# Need help switching my 16" steel wheels for 16" stock five-spoke alloys



## aupilot (Apr 8, 2011)

Hello. I am really wanting to get rid of my steel wheels and wheel covers for my 2011 Cruze and replace then with the Cruze 16" five-spoke alloys. I think the wheels I want are typically found on the 1LT models. I have a LS with 6speed manual tranmission.

Any tips or cautions for me to consider when doing this? Will this require a speedometer computer reprogram? Will this affect the current tire pressure sensors on the car? Anyone know where I can get the best deal on these alloys? Many thanks!


----------



## Eightbelow (Mar 16, 2011)

aupilot said:


> Hello. I am really wanting to get rid of my steel wheels and wheel covers for my 2011 Cruze and replace then with the Cruze 16" five-spoke alloys. I think the wheels I want are typically found on the 1LT models. I have a LS with 6speed manual tranmission.
> 
> Any tips or cautions for me to consider when doing this? Will this require a speedometer computer reprogram? Will this affect the current tire pressure sensors on the car? Anyone know where I can get the best deal on these alloys? Many thanks!

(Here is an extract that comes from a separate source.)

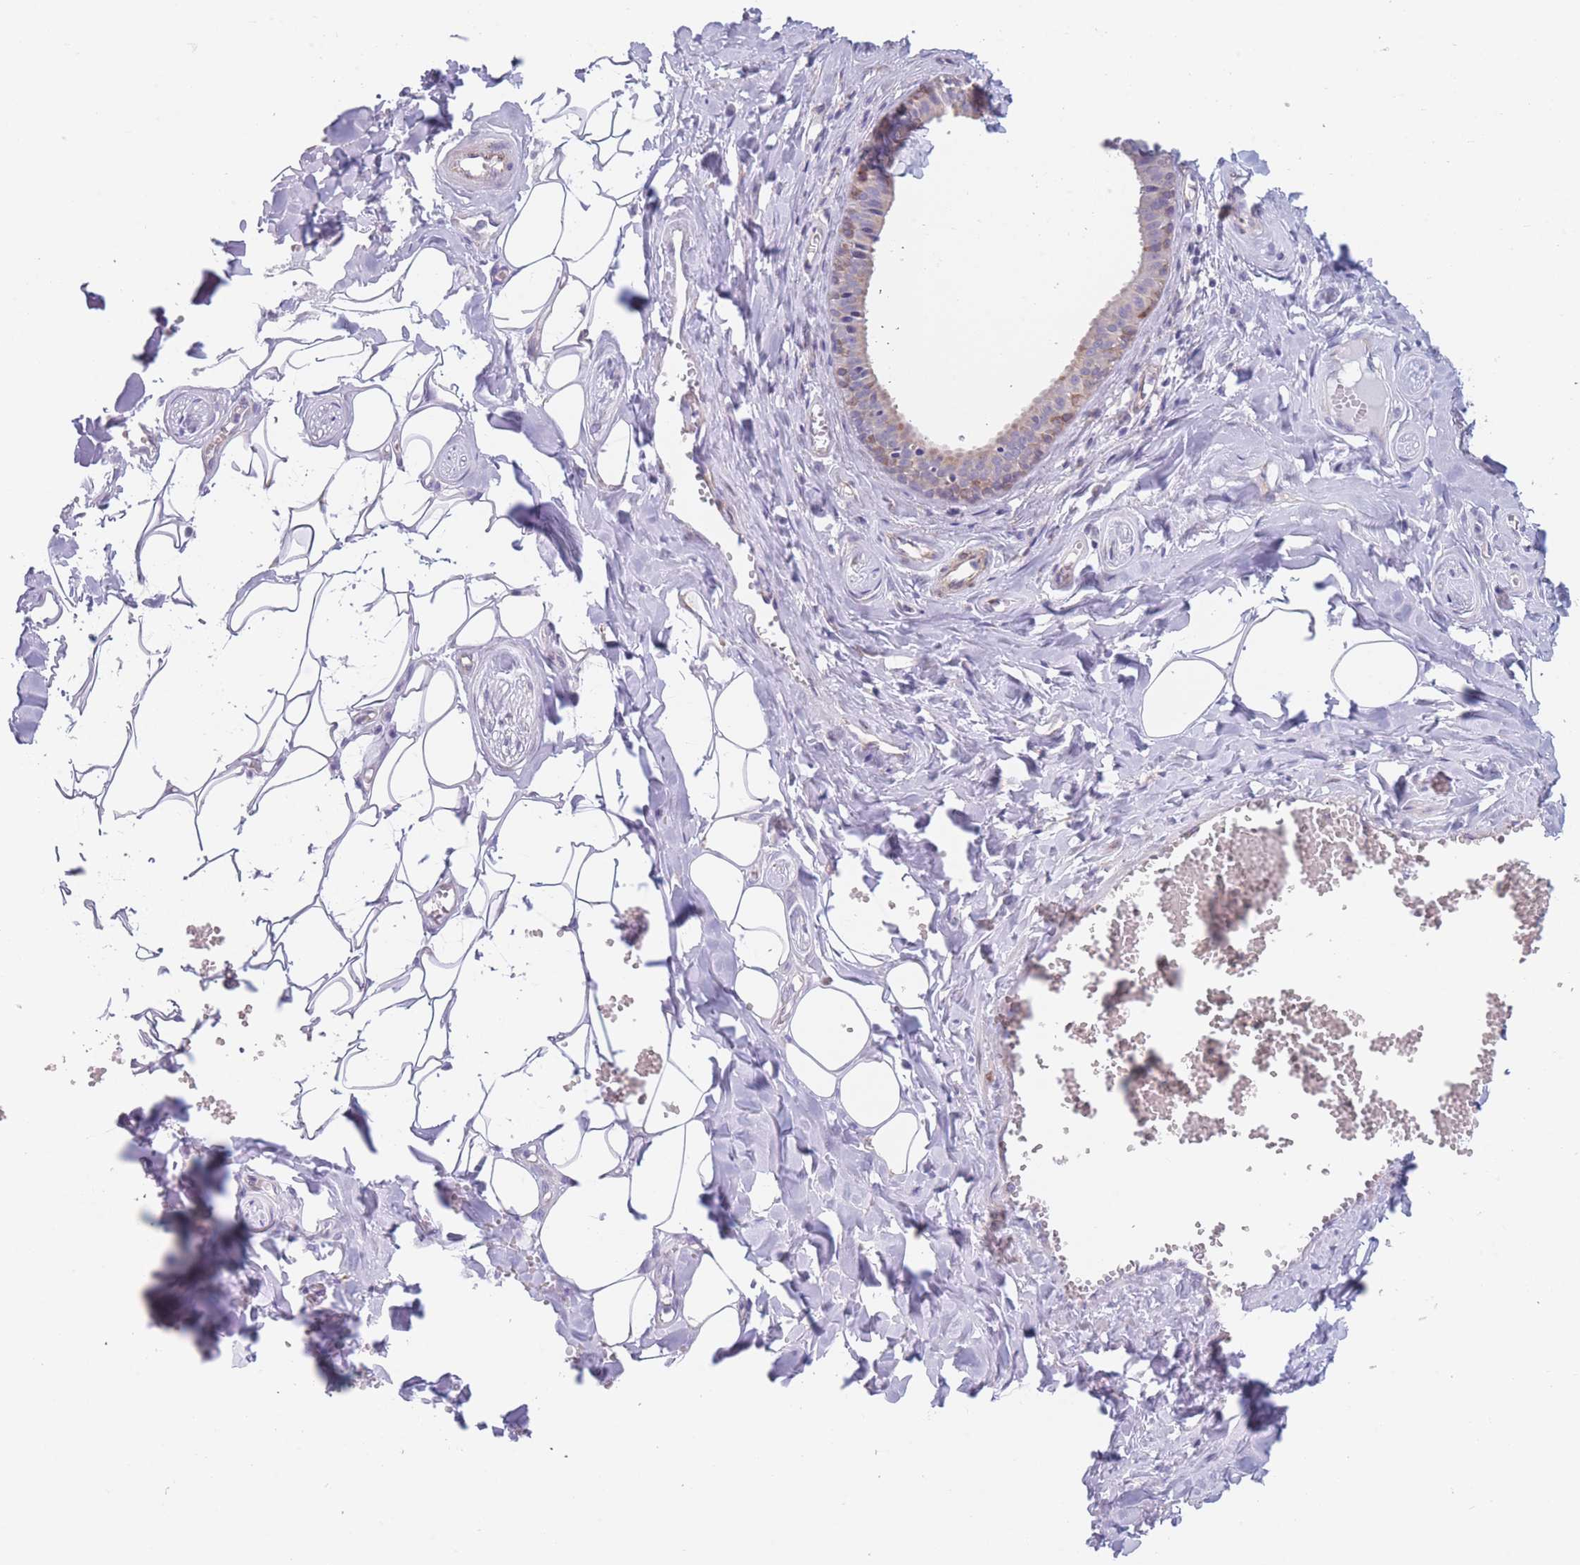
{"staining": {"intensity": "weak", "quantity": "<25%", "location": "cytoplasmic/membranous"}, "tissue": "salivary gland", "cell_type": "Glandular cells", "image_type": "normal", "snomed": [{"axis": "morphology", "description": "Normal tissue, NOS"}, {"axis": "topography", "description": "Salivary gland"}], "caption": "Salivary gland stained for a protein using immunohistochemistry (IHC) demonstrates no staining glandular cells.", "gene": "AK9", "patient": {"sex": "male", "age": 62}}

You can throw those 16 inch rims on your car no problem, you just need to find them though and probably not at a dealer because they will be expensive. When you find the rims bring them in and have your old tires swapped out and mounted and balanced on your new rims and installed. Your TPM sensors from your old rims should be able to go on your new ones, but I think you may have to buy new valve stems for your tires/newrims because they can't take them out of your old rims without ruining them but they aren't expensive at all.


----------